I recently evaluated a young man with possible CCJ instability (loose ligaments that hold the head on). His records demonstrated that a prolotherapist in the Northeast had injected his upper cervical joints, but from reading the notes, there was no mention of the use of contrast. I immediately knew that the doctor was performing these injections as described above, by merely placing the needle into what looked like the joint opening but not confirming his placement. Hence, even though these injections hadn’t worked, I couldn’t cross these upper neck joints off the list as possible pain generators causing his headache. So I set out to repeat them using some anesthetic and platelet rich plasma.
As I tell my fellows, much of medicine is like a Sesame Street game of “Which one of these things is not like the other?” What I mean is that being a doctor is in part about recognizing complex patterns and rendering a diagnosis, but also knowing that the pattern you’re seeing doesn’t fit. In this case, when it came time to inject this patient’s right C0–C1 joint, something didn’t look right on the image. After injecting about 1,000 of these high upper-cervical facet joints, I know they rarely leak. The image on the left above may be hard to interpret, but it clearly shows leakage out of the C0–C1 joint. Let me explain.

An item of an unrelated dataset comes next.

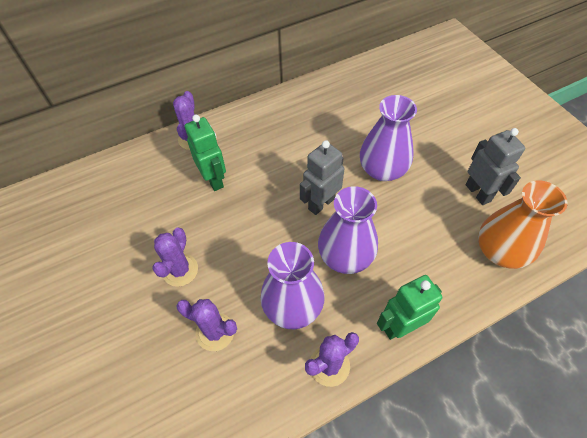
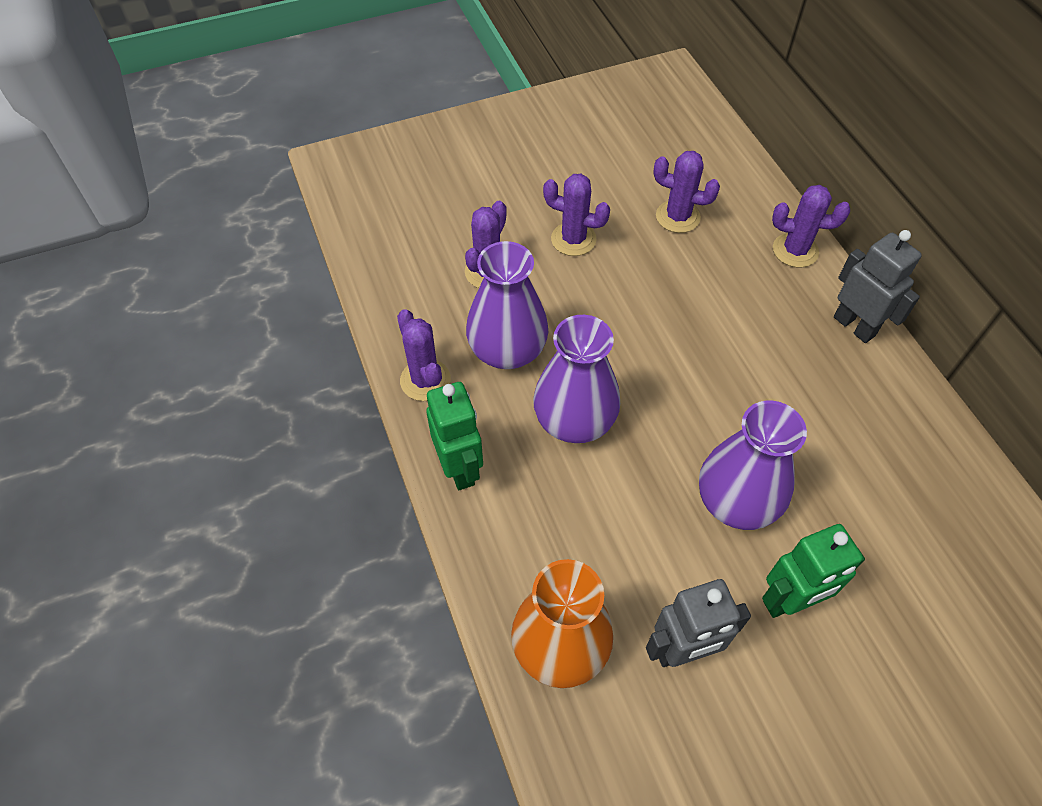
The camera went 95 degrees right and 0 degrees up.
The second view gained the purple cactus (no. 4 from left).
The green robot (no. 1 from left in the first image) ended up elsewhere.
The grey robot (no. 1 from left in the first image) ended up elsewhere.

Injecting the C0–C1 joint is a dying art. For some reason, it’s mostly not taught anymore to new doctors, and there are only a handful of physicians around the country who have injected 100 or more patients at this site. My partner John Schultz and I have easily injected about a thousand each due to the nature of our practice, so we may have the most experience in the number of C0–C1 injections performed. All that experience allows you to recognize when something isn’t quite right. If you look at the image to the left, the green arrows outline the dark contrast dye in the joint, which in this view is an oval. However, the red arrows mark out what concerned me. This seems to be the contrast dye leaking out of the joint and into an area around the upper cervical spinal cord and nerves. The image on the right is a lateral or side view, and it shows the same thing. The green arrows show the contrast in the joint, and the red arrows show where the leakage has now gone, having accumulated in the far front of the spinal column (the patient was face down). I didn’t show the C1–C2 injection, but it demonstrated the same leakage, going so far as to outline the right C2 nerve root.
A High Spinal Is a Bad Day for Everyone
When anesthetic is injected in the upper neck area, it’s possible to get a “high spinal.” This means that some of the nerves that control breathing can get numbed out and the patient loses the ability to breathe. This is a rare complication of an upper neck injection, and it’s one of the reasons contrast is used as if it looks like the medication will come in contact with these nerves, the doctor needs to change the game plan to keep the patient safe. In fact, in all of the many years I have injected the upper neck, I’ve never had a high spinal by injecting the C0–C1 and C1–C2 joints. Even if something like this were to happen, we have the ability in our practice to handle the issue and keep the patient safe while the anesthetic wears off.
In this patient’s injection, I was able to change around anesthetic concentrations and volumes to both achieve my goal of ruling out his upper neck facet joints as painful and avoid a high spinal. However, as I went through that process, I realized that the prolotherapy doctor who had injected these same areas without contrast would never have seen the issue. Had he actually been in the joint (which he likely wasn’t) and injected a prolo solution containing an anesthetic, the patient may have gotten a high spinal and been in danger.
The upshot? We likely have the world’s greatest experience in injecting the upper neck joints. Experience means that you get to play the “which one of these things is not like the other” game at a higher level to keep patients safe. At the same time, if you go to a doctor who wants to inject your spine and doesn’t use contrast to confirm where the medication will go, then find another doctor!